Posted by Shabbir Dahod | Comments (5) | Trackback (0) | Permalink
The Value of Multi-Enterprise Applications
Wednesday, August 25, 2010
In 2003, a few of us founded SupplyScape Corporation (the predecessor to TraceLink, Inc.) with a simple vision. We believed that the next wave of enterprise value generation was in integrating people, processes and information between companies. Our focus and core competency to the industry was to provide the integrative network for supporting the rapid selection and deployment of multi-enterprise applications. Today we express our mission as:
“TraceLink is Creating the Predictable Supply Network by Executing Any Business Process with Any Partner at Any Time.”
This month we announced our strategic partnership with Patheon, Inc. to promote supply optimization in Life Sciences. In our deep collaboration with the executive team at Patheon, we identified a number of immediate value propositions for Multi-Enterprise integration between contract partners and their customers. We have seen these core value propositions validated by every Pharmaceutical and Biotech company we are engaged with on building the Predictable Supply Network.
These value propositions can be classified into 5 areas:
- Transactional Integration: This is the basic level of integration that allows for business documents representing inter-company transactions to be executed seamlessly. It is always surprising how hard it is to get large and small companies integrated into a common protocol and harmonized data sets to conduct business.
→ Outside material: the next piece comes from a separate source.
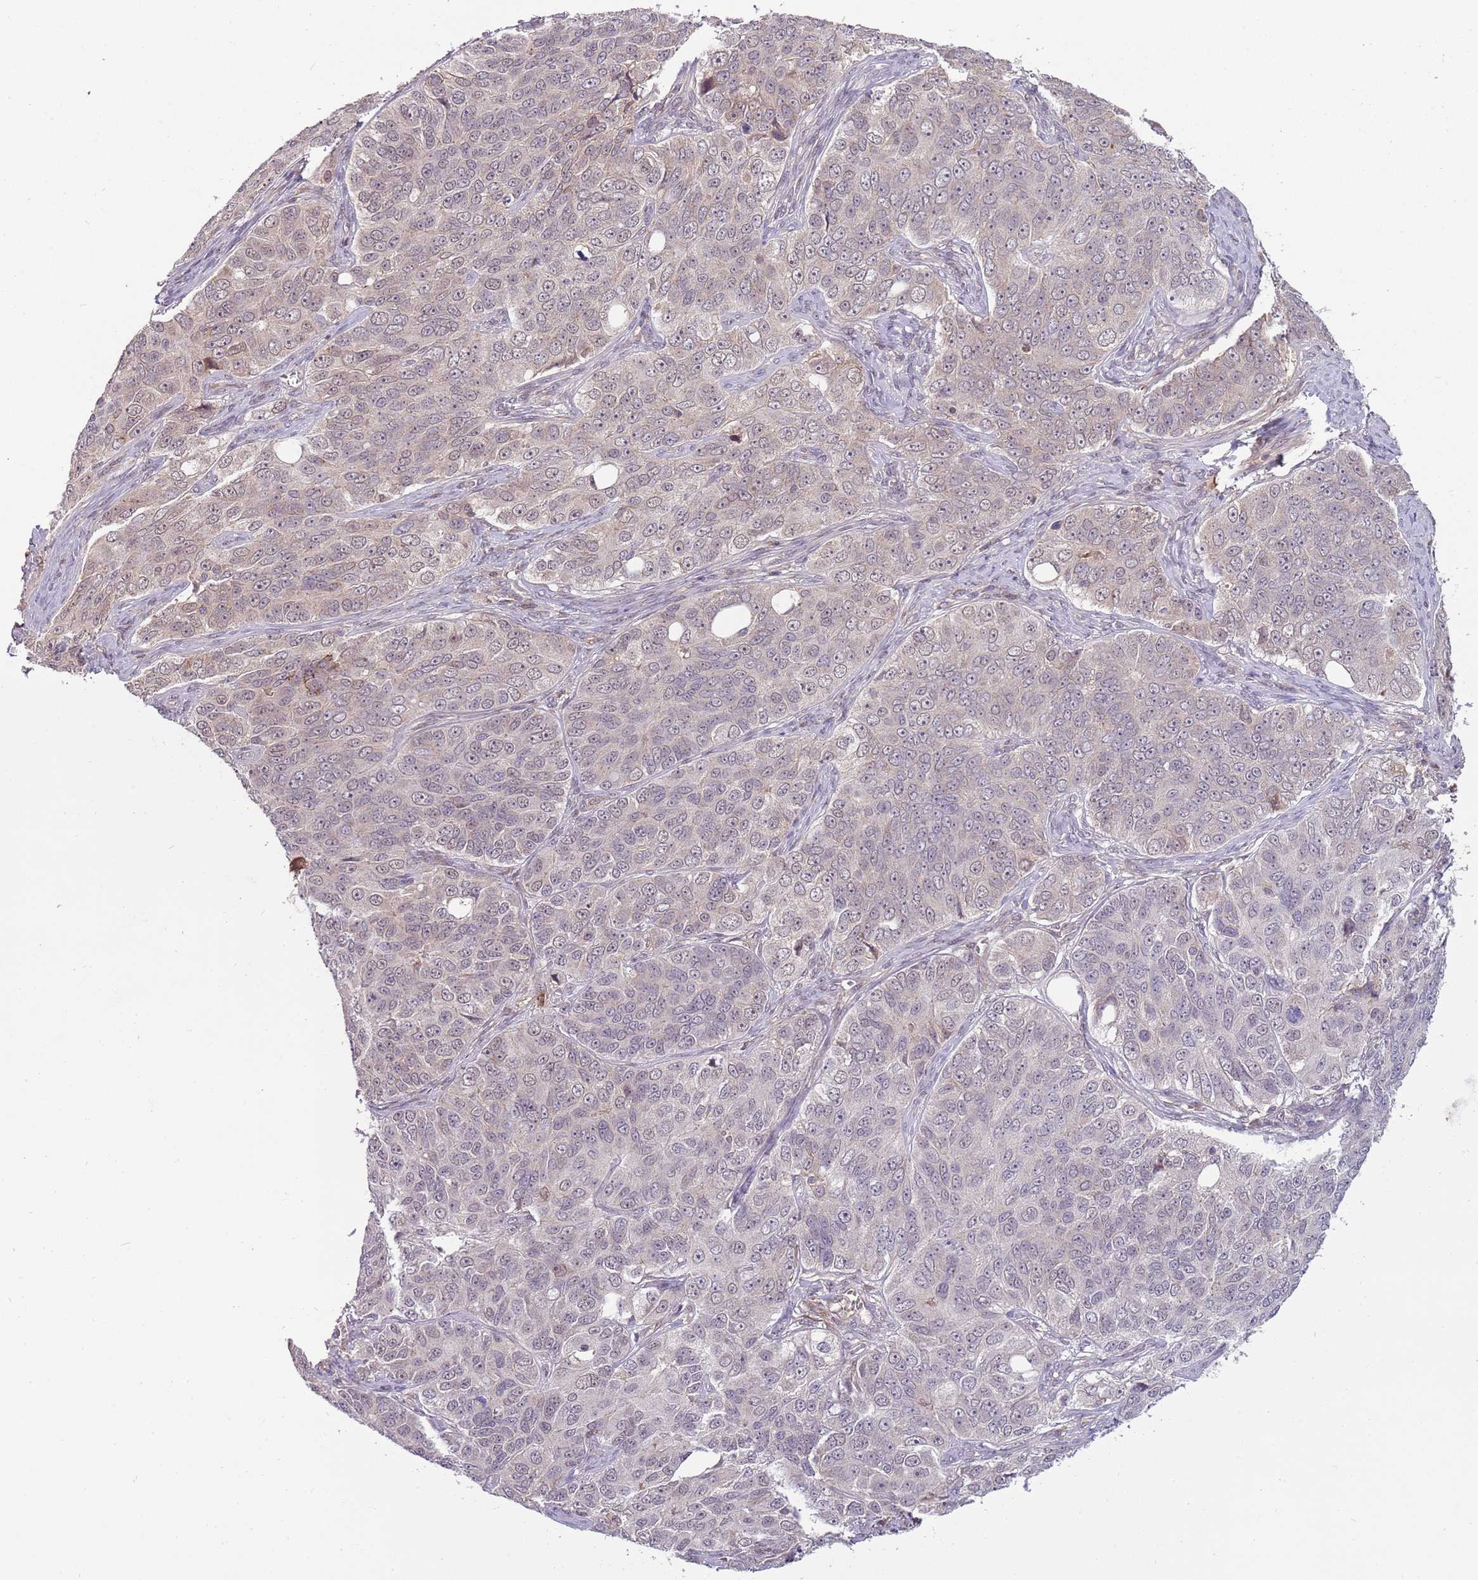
{"staining": {"intensity": "weak", "quantity": "<25%", "location": "nuclear"}, "tissue": "ovarian cancer", "cell_type": "Tumor cells", "image_type": "cancer", "snomed": [{"axis": "morphology", "description": "Carcinoma, endometroid"}, {"axis": "topography", "description": "Ovary"}], "caption": "Ovarian endometroid carcinoma was stained to show a protein in brown. There is no significant expression in tumor cells. (Immunohistochemistry (ihc), brightfield microscopy, high magnification).", "gene": "NBPF6", "patient": {"sex": "female", "age": 51}}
- Data Synchronization: Beyond transactional documents there is a need to share information about process status, inventory disposition and goods flow between companies. Today teams on both sides are constantly generating reports from one system and sending it to the other company in order for it to be keyed into their system. Cost of labor and inaccuracies impacts execution and planning.
- Synchronization Frequency: The use of manual processes limits the frequency at which information is exchanged. Monthly snapshots are the norm and weekly are the best one can envision. The ability to automate daily or event based synchronization of information provides both companies an advantage in managing demand and fulfillment. Predictability of supply has an immediate top line effect on revenue as well as a bottom-line effect on inventory costs.
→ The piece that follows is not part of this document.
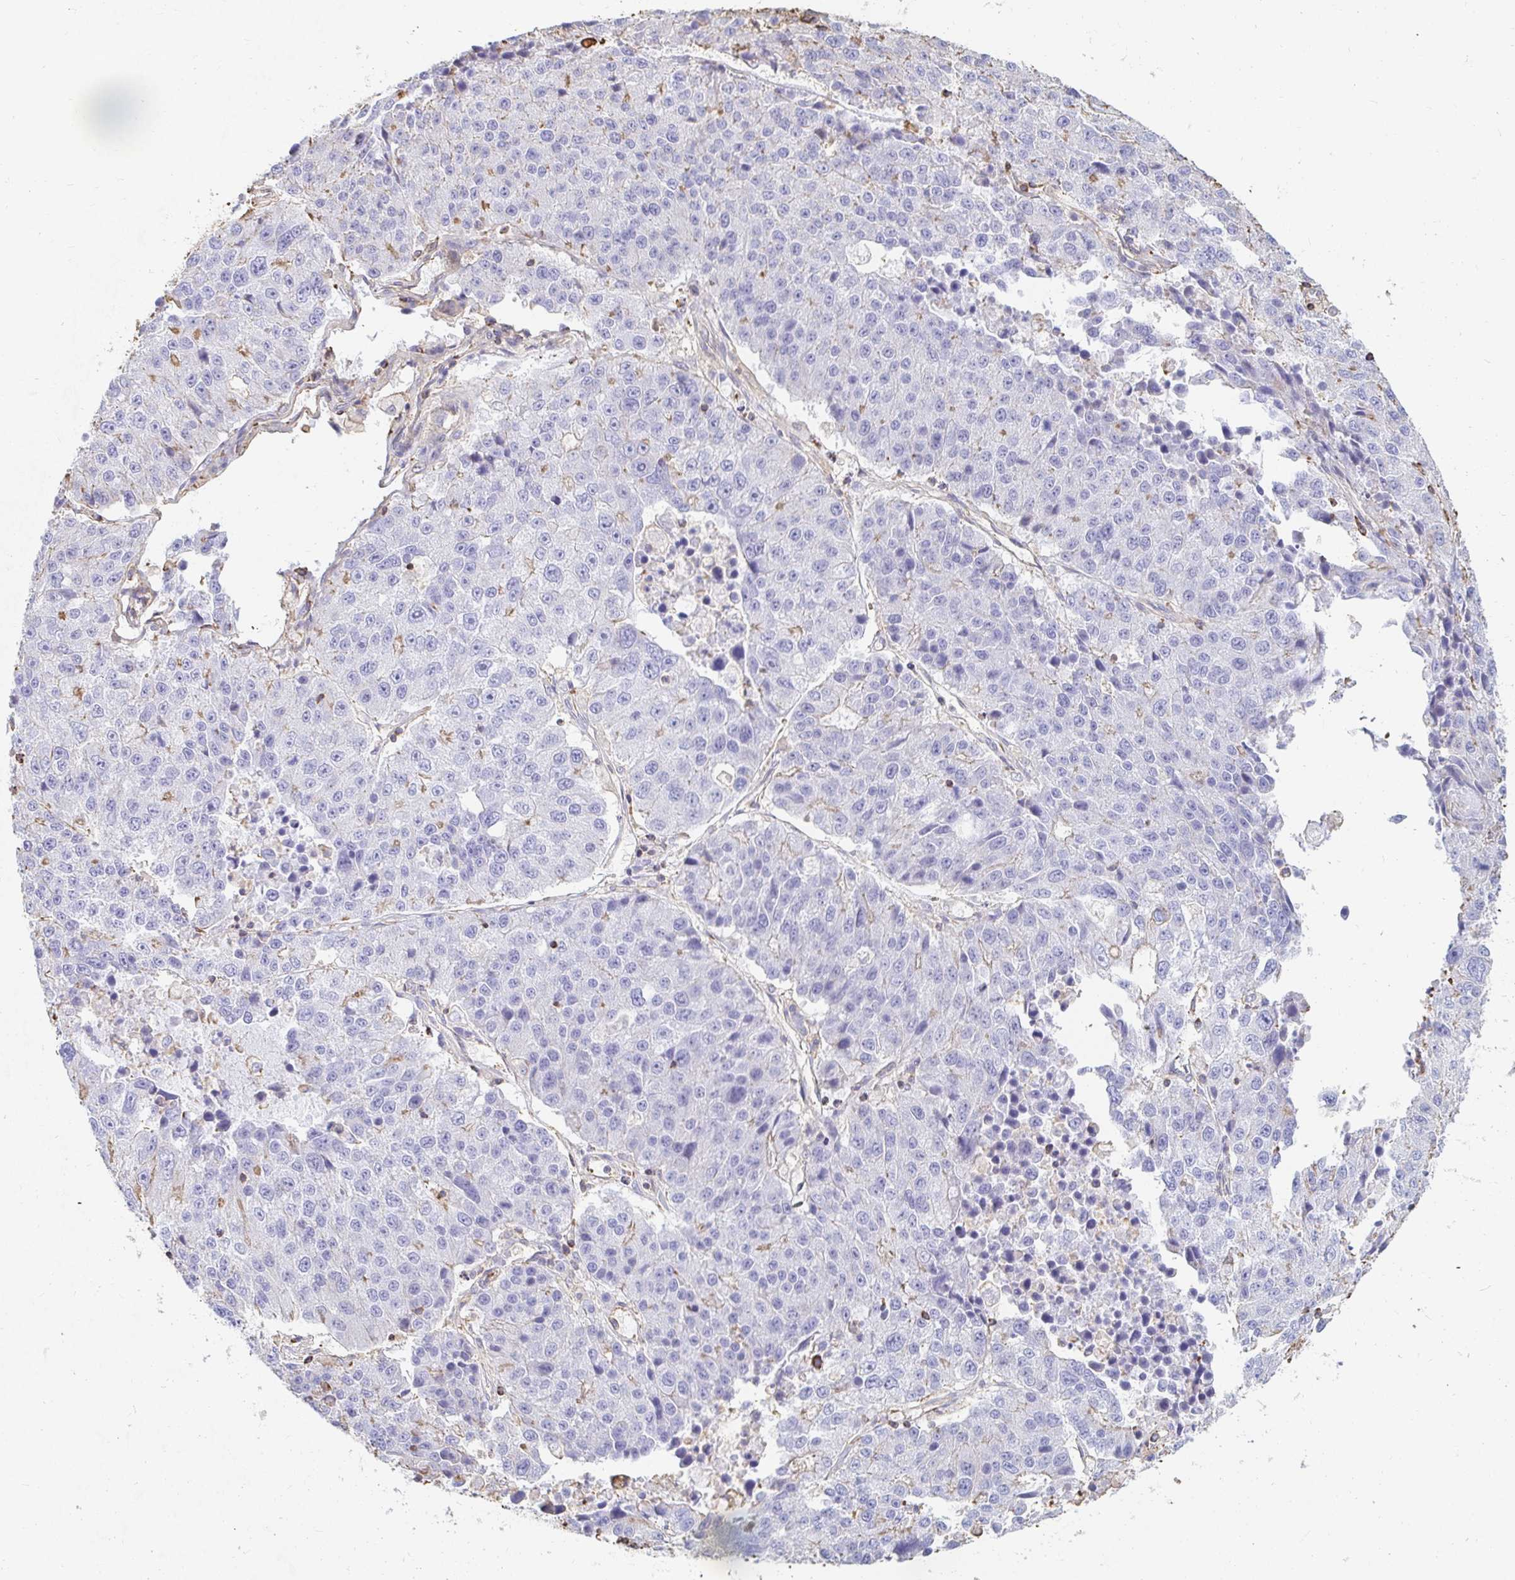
{"staining": {"intensity": "negative", "quantity": "none", "location": "none"}, "tissue": "stomach cancer", "cell_type": "Tumor cells", "image_type": "cancer", "snomed": [{"axis": "morphology", "description": "Adenocarcinoma, NOS"}, {"axis": "topography", "description": "Stomach"}], "caption": "Human stomach adenocarcinoma stained for a protein using IHC displays no expression in tumor cells.", "gene": "PTPN14", "patient": {"sex": "male", "age": 71}}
- Shared Visibility: Too often planners and production managers are looking at separate systems with different versions of the truth. With the TraceLink solution the network synchronizes the harmonized information into shared visibility that is available to teams from both companies. We are able to link and analyze the information and the application is shared between the companies.
- Ad-hoc Collaboration: Teams need the ability to share documents and notes in order to efficiently execute in a dynamic marketplace. Each team we work with always has a need that cannot be adequately captured through a structured business process. Therefore they need to be able to exchange notes and documents representing instructions, documentation, artwork and many more pieces of information that cannot be categorized a priori.
In order to ease the adoption and maximize the value, we agreed to build an SAP Adapter to integrate SAP implementations with the TraceLink network. Patheon will work collaboratively with us to define and develop the SAP Adapter. This will be of significant value for the industry since SAP is the largest installed base of ERP implementations and the clear leader in the top 50 Pharmaceutical and Biotech companies.
The value propositions represented here are just the tip of the iceberg. In all our collaborations with the industry, we can easily identify more and more business process integrations that will drive higher and higher value. I compare where we are today with where SAP was 30 years ago. The initial value of SAP was to consolidate the information and reporting from a single general ledger. ERP was built from those roots.
The Predictable Supply Network is being built on these five foundational value propositions stemming from our Multi-Enterprise Application.